12) The Revenue has pressed into service the judgement of the Hon’ble Supreme Court in the case of Goetze (India) Ltd. Vs. CIT [(2006) 284 ITR 323 (SC)]. The learned Departmental Representative contended that the claim for a deduction not made in the return cannot be entertained by the Assessing Officer otherwise than by filing a revised return. In the light of the above judgement, it was argued that since the assessee did not file revised return u/s 153A, the A.O. was right in not considering deductibility of interest of Rs.58.86 lakh on the basis of notes to the computation of total income.

13) There is no quarrel on the proposition laid down by the Hon’ble Supreme Court in the afore-noted case that the claim for deduction not made in the return of income cannot be entertained by the A.O., otherwise than by filing a revised return. However it is not the end of the matter. The Hon’ble Supreme Court in para 4 of the same judgment has clarified the position by further holding : “However, we make it clear that the issue in this case is limited to the power of the assessing authority and does not impinge on the power of the Income-tax Appellate Tribunal u/s 254 of the Income-tax Act, 1961.” From this judgement it is obvious that the restriction has been placed on the Assessing Officer for not entertaining any claim for deduction otherwise than by filing a revised return. However this judgement does not lay down that the appellate authority shall have any fetters on its powers in entertaining the claim made otherwise than by filing a revised return which is sustainable in law.

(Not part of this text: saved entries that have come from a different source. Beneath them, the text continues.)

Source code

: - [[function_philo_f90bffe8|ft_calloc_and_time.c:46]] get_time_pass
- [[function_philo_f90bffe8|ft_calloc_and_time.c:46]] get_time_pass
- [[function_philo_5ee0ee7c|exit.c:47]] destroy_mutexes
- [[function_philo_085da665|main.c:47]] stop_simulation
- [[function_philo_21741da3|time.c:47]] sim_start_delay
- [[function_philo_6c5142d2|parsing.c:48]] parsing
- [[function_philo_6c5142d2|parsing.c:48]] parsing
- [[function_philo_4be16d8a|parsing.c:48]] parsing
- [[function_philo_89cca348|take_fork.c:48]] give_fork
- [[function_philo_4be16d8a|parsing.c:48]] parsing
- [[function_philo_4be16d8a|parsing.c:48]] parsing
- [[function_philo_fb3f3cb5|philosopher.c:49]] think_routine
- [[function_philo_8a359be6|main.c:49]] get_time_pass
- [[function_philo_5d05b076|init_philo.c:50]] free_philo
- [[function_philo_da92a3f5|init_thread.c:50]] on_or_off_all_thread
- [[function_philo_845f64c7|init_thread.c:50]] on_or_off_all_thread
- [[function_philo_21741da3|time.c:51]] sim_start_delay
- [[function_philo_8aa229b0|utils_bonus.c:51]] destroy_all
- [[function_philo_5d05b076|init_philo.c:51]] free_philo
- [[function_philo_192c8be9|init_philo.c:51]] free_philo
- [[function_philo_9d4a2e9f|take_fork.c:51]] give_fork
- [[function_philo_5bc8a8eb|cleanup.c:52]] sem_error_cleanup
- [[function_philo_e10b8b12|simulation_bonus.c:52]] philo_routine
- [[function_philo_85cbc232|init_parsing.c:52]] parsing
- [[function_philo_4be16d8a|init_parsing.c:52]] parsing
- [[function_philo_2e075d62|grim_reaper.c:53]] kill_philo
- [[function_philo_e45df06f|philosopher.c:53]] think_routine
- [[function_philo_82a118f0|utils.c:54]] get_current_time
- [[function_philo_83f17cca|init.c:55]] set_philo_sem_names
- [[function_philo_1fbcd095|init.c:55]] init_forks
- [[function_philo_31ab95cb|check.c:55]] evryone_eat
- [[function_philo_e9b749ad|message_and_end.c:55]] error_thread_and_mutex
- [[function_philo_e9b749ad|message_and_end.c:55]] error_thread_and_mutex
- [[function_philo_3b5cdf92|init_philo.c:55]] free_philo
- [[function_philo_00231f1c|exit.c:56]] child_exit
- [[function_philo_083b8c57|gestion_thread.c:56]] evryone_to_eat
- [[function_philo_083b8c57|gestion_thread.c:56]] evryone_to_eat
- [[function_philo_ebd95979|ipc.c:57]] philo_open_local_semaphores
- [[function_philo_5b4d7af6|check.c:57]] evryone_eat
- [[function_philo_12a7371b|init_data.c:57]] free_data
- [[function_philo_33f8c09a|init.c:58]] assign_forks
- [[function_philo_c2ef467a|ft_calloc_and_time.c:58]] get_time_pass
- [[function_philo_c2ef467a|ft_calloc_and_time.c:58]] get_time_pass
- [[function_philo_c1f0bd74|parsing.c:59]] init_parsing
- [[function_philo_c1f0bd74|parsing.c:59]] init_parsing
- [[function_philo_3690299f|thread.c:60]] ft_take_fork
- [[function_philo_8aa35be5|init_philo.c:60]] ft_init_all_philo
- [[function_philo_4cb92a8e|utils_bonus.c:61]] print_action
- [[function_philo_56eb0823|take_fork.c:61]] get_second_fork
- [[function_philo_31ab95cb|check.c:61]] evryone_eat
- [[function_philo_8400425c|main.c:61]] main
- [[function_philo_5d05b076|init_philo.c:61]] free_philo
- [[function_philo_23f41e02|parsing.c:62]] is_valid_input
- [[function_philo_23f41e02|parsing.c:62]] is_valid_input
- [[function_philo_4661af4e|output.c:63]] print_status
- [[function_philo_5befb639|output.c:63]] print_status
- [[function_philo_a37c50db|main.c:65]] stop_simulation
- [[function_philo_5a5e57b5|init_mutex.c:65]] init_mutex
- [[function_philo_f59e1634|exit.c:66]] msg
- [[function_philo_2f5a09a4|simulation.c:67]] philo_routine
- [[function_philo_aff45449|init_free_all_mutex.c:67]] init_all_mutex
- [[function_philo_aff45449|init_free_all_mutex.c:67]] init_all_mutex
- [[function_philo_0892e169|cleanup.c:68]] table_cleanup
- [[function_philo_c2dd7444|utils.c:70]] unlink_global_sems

14) The Hon’ble Supreme Court in the case of National Thermal Power Company Ltd. Vs. CIT [(1998) 229 ITR 383 (SC)] has held that the Tribunal has the jurisdiction to examine a question of law which arises from the facts as found by the authorities below and having a bearing on tax liability of the assessee notwithstanding the fact that it was not raised before the learned CIT(A). The purpose of assessment proceedings is to assess correctly the tax liability of an assessee in accordance with law. When we consider the judgement of the Hon’ble Supreme Court in Goetze (India) Ltd. (supra) in juxtaposition to National Thermal Power Company Ltd. (supra), it becomes patent that although the assessee cannot make a claim before the Assessing Officer otherwise than through the return of income, but there are no restrictions on the powers of the Tribunal to entertain such claim for examination provided the facts exists on record.

15) Coming back to the facts of the instant case we note that the assessee made a claim for deduction of Rs.58.86 lakh by way of Note to the return of income on account of interest expenditure, which the Assessing Officer in the remand proceedings found to be acceptable to the tune of Rs.48.05 lakh. Under such a situation the Department cannot take the shelter of the judgement of the Hon’ble Supreme Court in the case of Goetze (India) Ltd.(supra) before the Tribunal contending that the addition so held by the first appellate authority be restored.

16) For the foregoing reasons, we uphold the impugned order.

17) In the result, the appeal is dismissed.